The next stop was Australia, where I hoped to spend six months, working wherever I could, then a few months in New Zealand and the South Pacific Islands. However, my plans changed irrevocably when I met a lovely Swiss woman, Claudia, in Alice Springs. Undoubtedly swept away by my lack of a job or real future, she agreed to allow me to follow her back to Switzerland where, a few months later, she gave up her job to continue traveling with me. Over the next couple years we backpacked the U.S., Eastern Europe and Australia/New Zealand, before marrying and settling in the mountains of Colorado, in a small town called Salida.
In Colorado we starved and froze, started our own electronics business, and had a couple of sons, Dylan and Daniel. In 2005 we shut the business down and moved back to Tucson.

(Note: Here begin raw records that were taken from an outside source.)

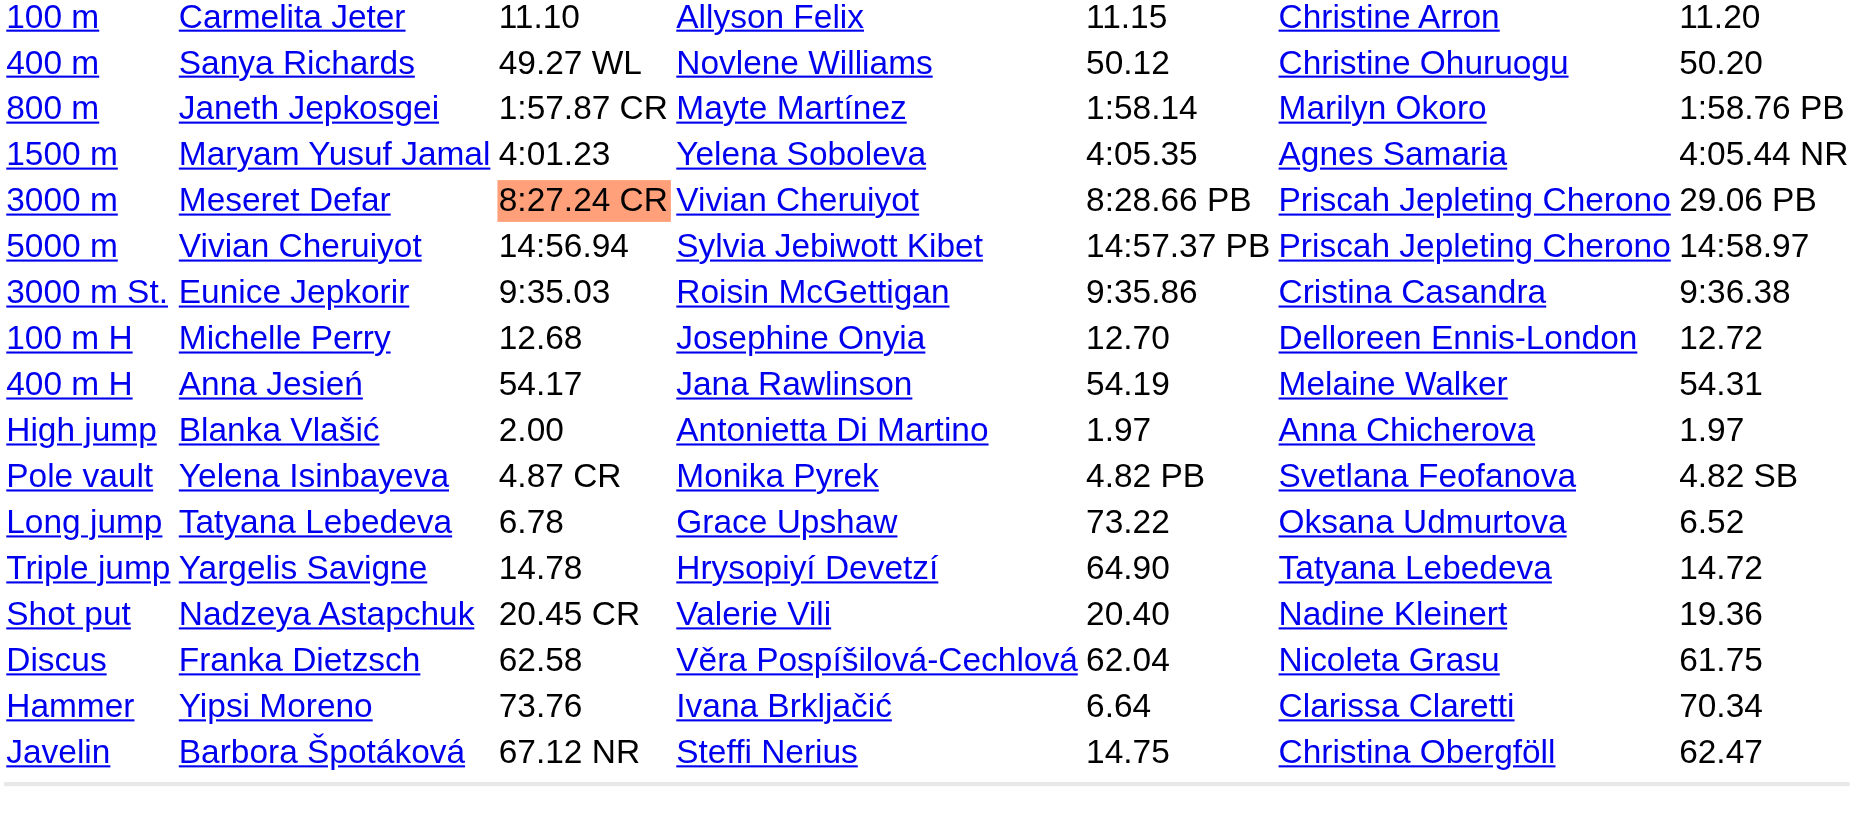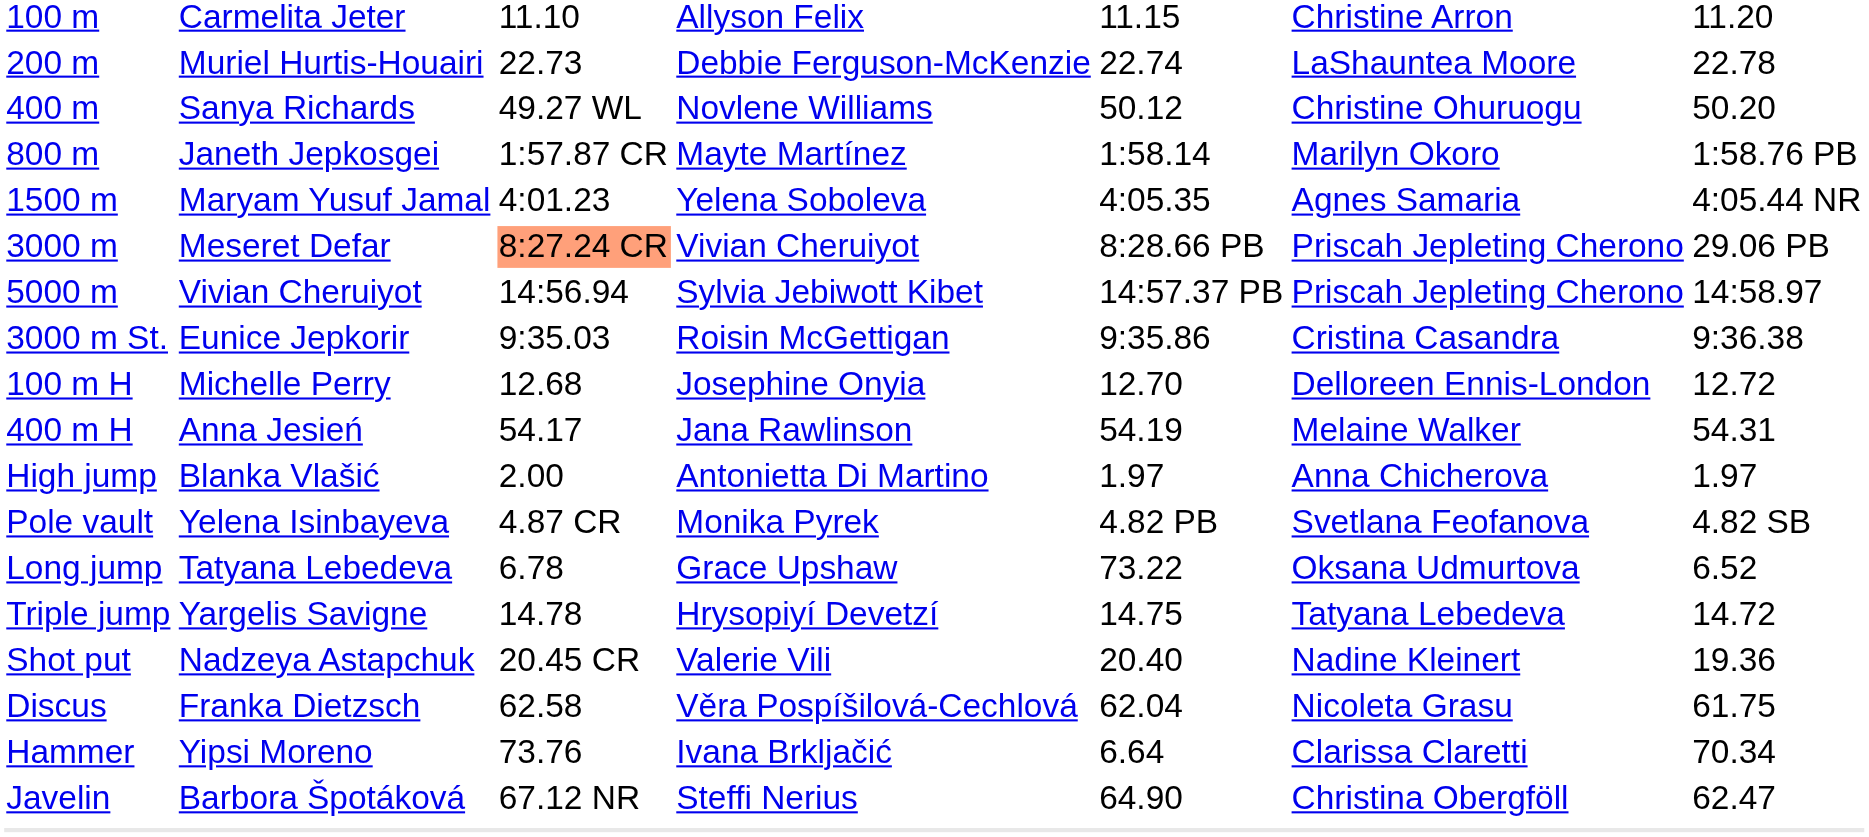+ row: 200 m | Muriel Hurtis-Houairi | 22.73 | Debbie Ferguson-McKenzie | 22.74 | LaShauntea Moore | 22.78
Triple jump | column 5: 64.90 -> 14.75
Javelin | column 5: 14.75 -> 64.90
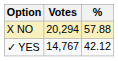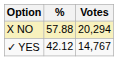columns swapped: Votes <-> %
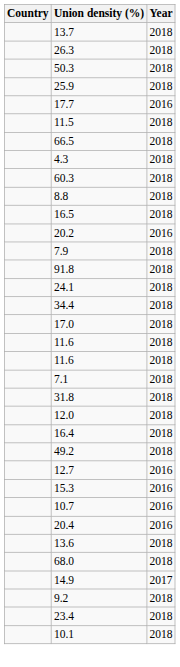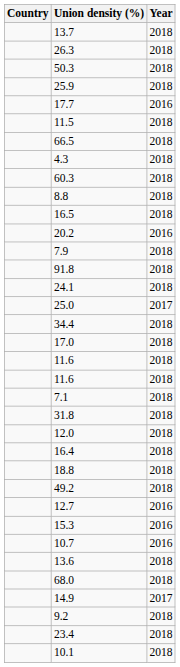+ row: 25.0 | 2017
+ row: 18.8 | 2018
- row: 20.4 | 2016
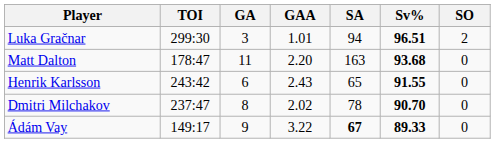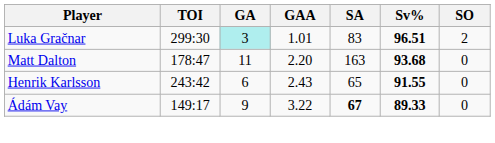Luka Gračnar | GA: no background -> paleturquoise background
Luka Gračnar | SA: 94 -> 83
- row: Dmitri Milchakov | 237:47 | 8 | 2.02 | 78 | 90.70 | 0
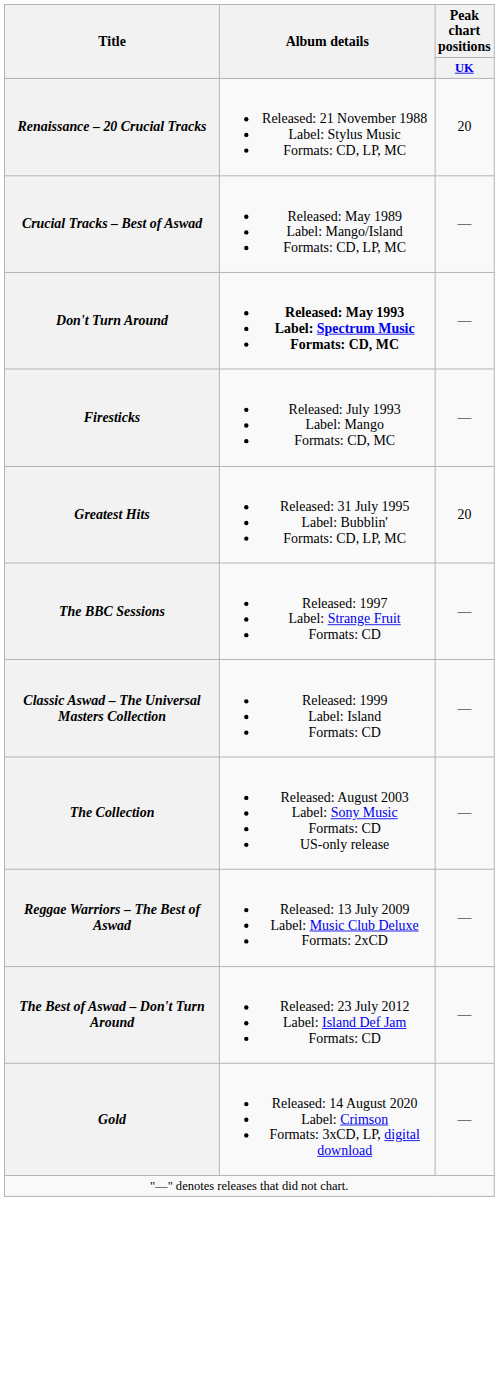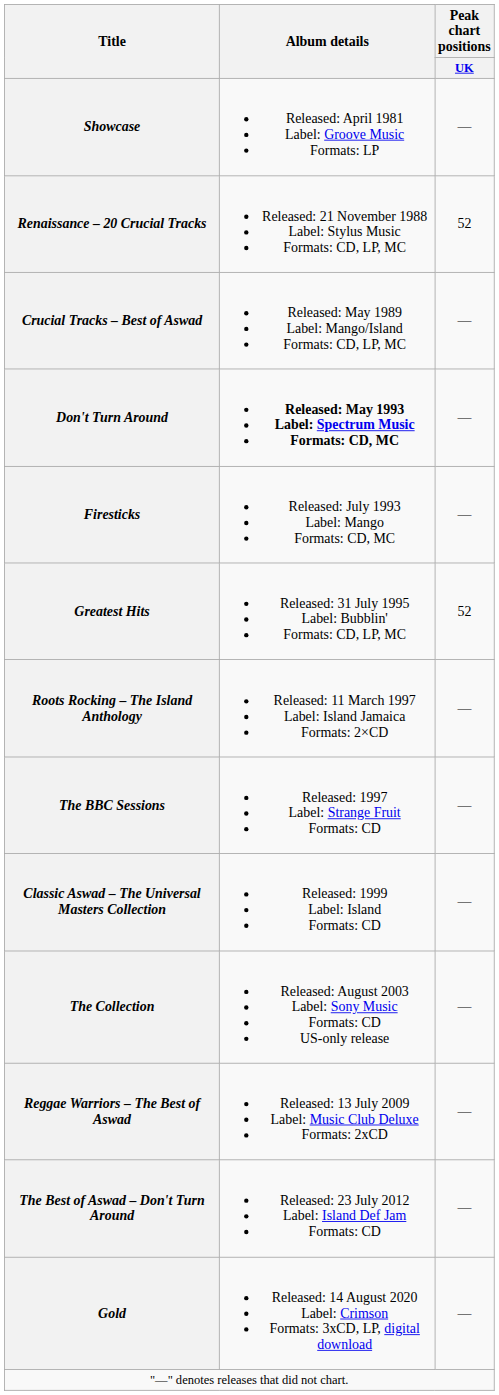+ row: Showcase | Released: April 1981 Label: Groove Music Formats: LP | —
Renaissance – 20 Crucial Tracks | Peak chart positions / UK: 20 -> 52
Greatest Hits | Peak chart positions / UK: 20 -> 52
+ row: Roots Rocking – The Island Anthology | Released: 11 March 1997 Label: Island Jamaica Formats: 2×CD | —
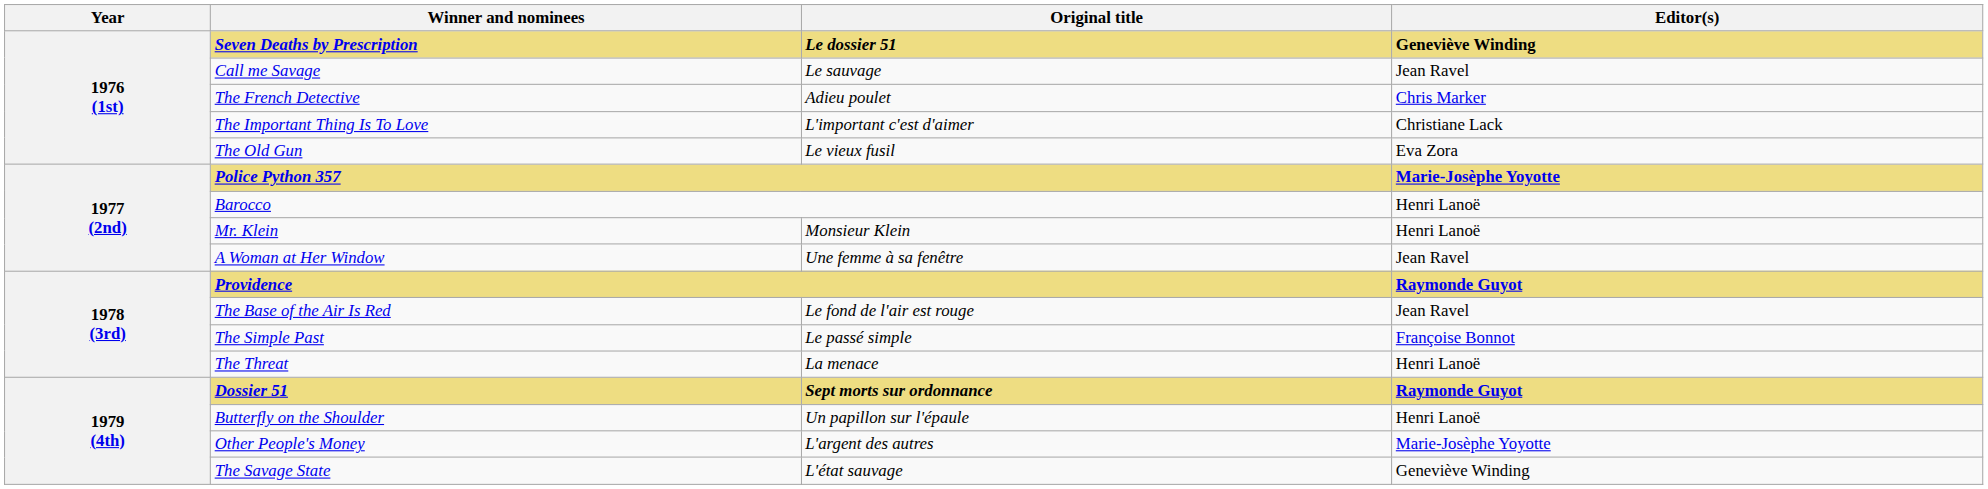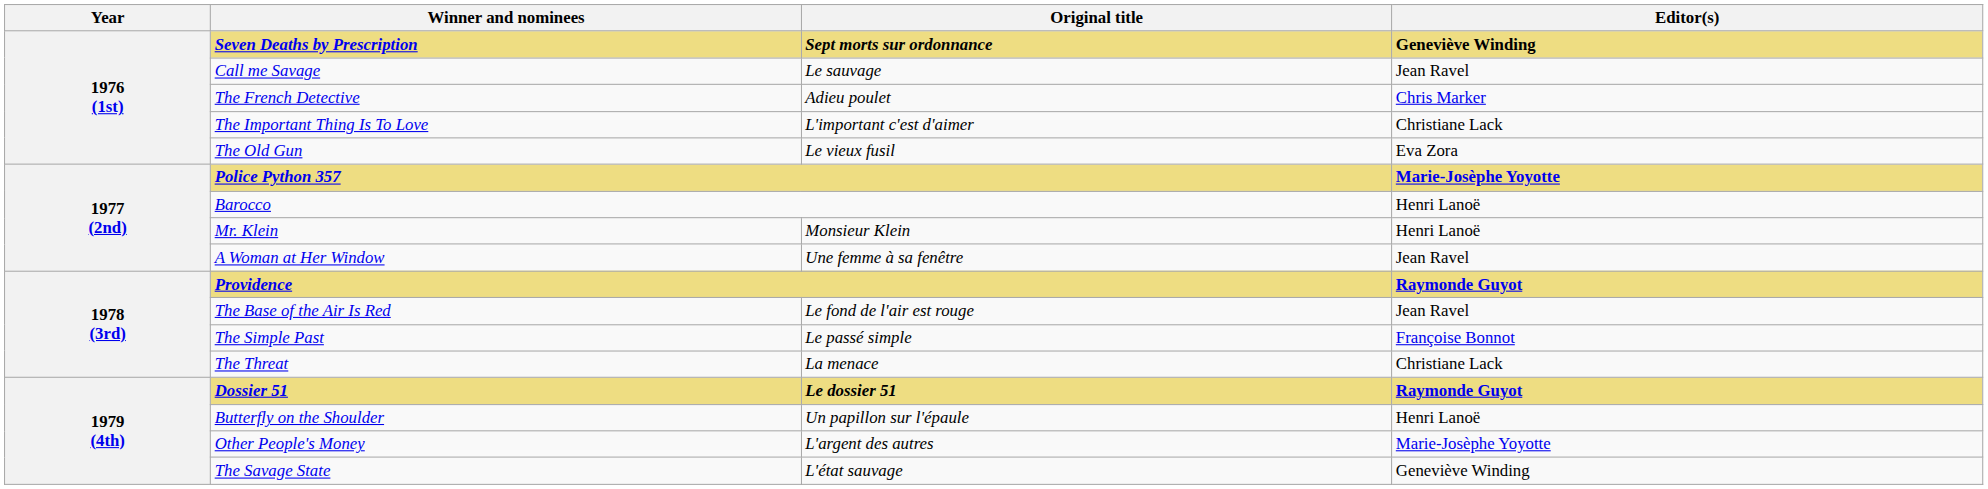Seven Deaths by Prescription | Original title: Le dossier 51 -> Sept morts sur ordonnance
The Threat | Editor(s): Henri Lanoë -> Christiane Lack
Dossier 51 | Original title: Sept morts sur ordonnance -> Le dossier 51
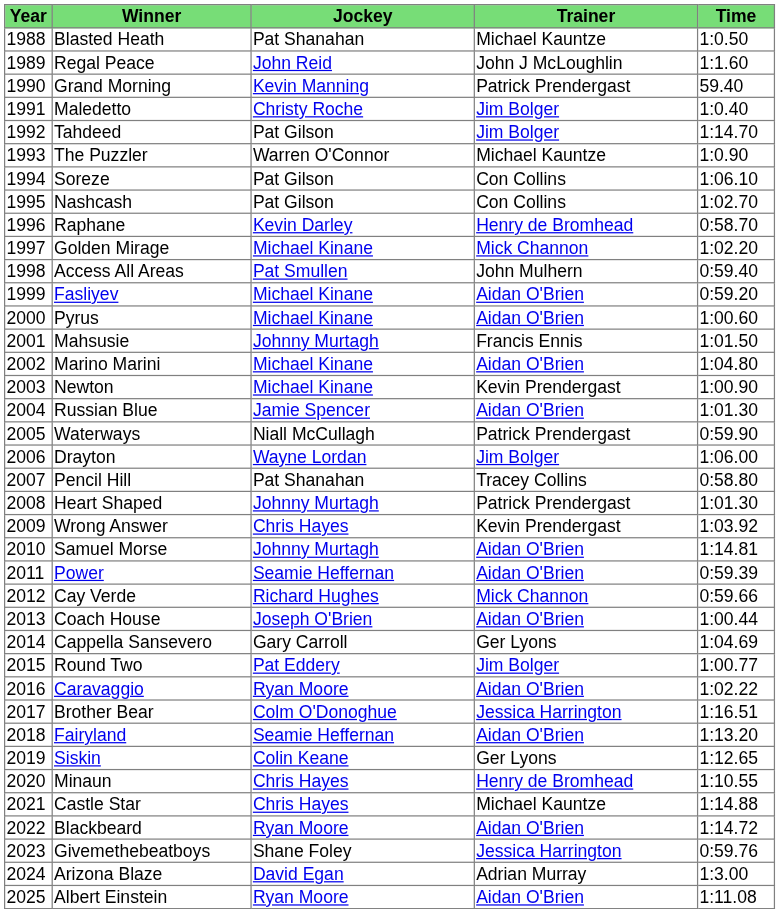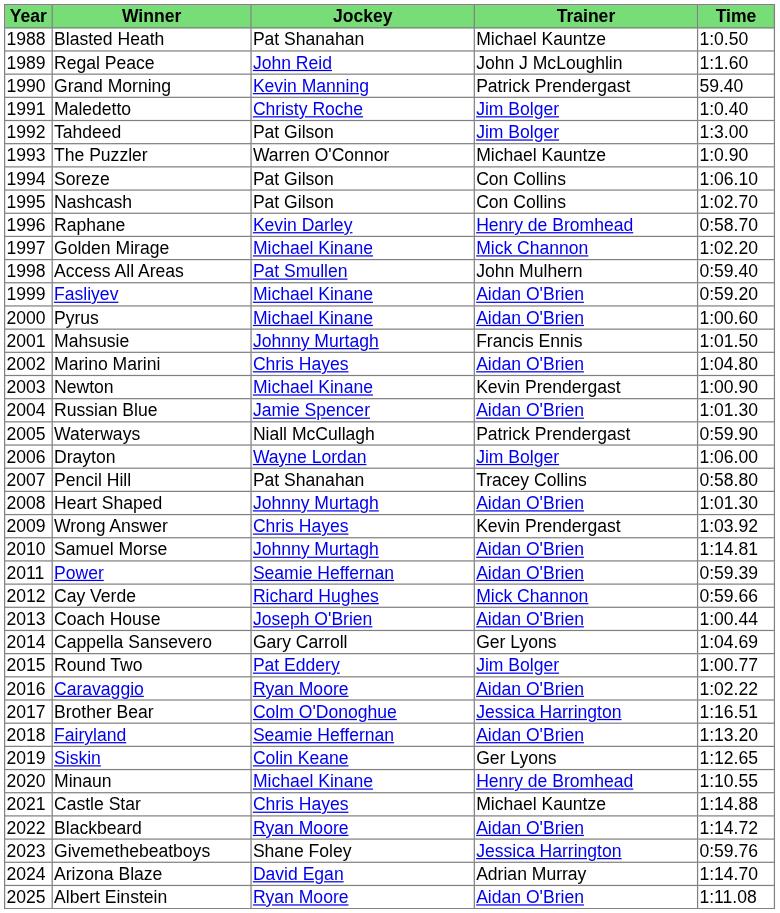Tahdeed | Time: 1:14.70 -> 1:3.00
Marino Marini | Jockey: Michael Kinane -> Chris Hayes
Heart Shaped | Trainer: Patrick Prendergast -> Aidan O'Brien
Minaun | Jockey: Chris Hayes -> Michael Kinane
Arizona Blaze | Time: 1:3.00 -> 1:14.70
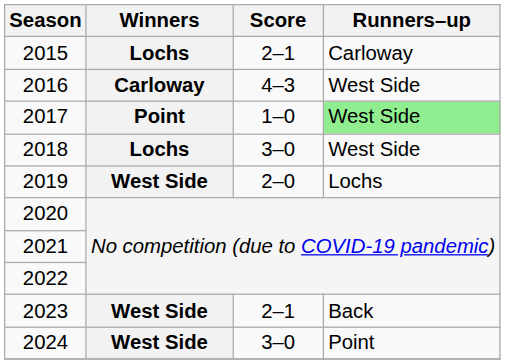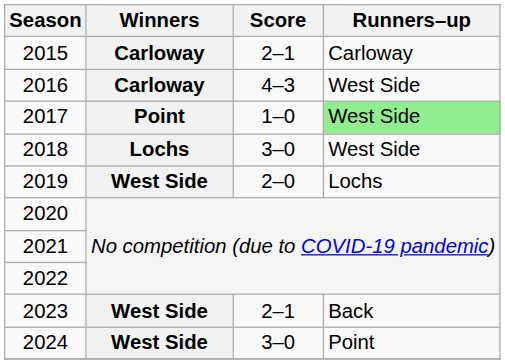2015 | Winners: Lochs -> Carloway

Through all this I have continued to write. My first six books, which included a fantasy trilogy, a science thriller and a horror novel, admittedly weren’t all that good, but I learned a lot from writing them (many years ago I read some advice Stephen King gave to young writers, something to the effect that you’ll write a million words of crap before anything really good comes out and, in my case at least, it was true).
Anyway, somewhere in the mid-2000s it all finally started to click. My characters and scenes just started to come alive. Since then I have written an epic fantasy series, The Devastation Wars, and am just wrapping up the fifth and final book. I’ve written the action thriller Watching the End of the World, and I’m writing a book about growing up on a cattle ranch.
What is the name of your latest book and what inspired it?
Watching the End of the World is the name of my latest book (although I have a new one, book five in my fantasy series, which will come out very soon).
Spoiler Alert!
This story was born somewhere around 2011. My son, Dylan, was watching a reality show that was set in a warehouse in LA. The premise of the show was that civilization had collapsed and the participants had to find ways to filter water, collect food and so on. It was actually rather interesting watching the participants figure out how to use what was available to meet their needs. But it turned silly when they were “raided” by motorcycle-riding hooligans and had to “fight” them off. Clearly everyone knew it was fake so there was no real dramatic tension. At one point I turned to Dylan and said, “Wouldn’t it be awesome if those people actually thought the world had ended?”
That sparked a discussion as to whether such a feat could be pulled off. Since my sons and I have always enjoyed debating post-apocalyptic scenarios, this became a favorite topic over the next couple years. (Hint: Don’t watch a zombie movie with us. We spend half the time on pause talking about what the characters should have done in every situation.)
What authors, or books have influenced you?
Way too many to do real justice. Edgar Allen Poe, Stephen King, Steven Ericksen, Matt Stover, Jane Austen, Mark Twain, Louis Lamour, Stephen Donaldson, JRR Tolkien.
What are you working on now?
I am finishing up my fantasy series, The Devastation Wars, and writing a book about growing up on a ranch, which will be largely humorous.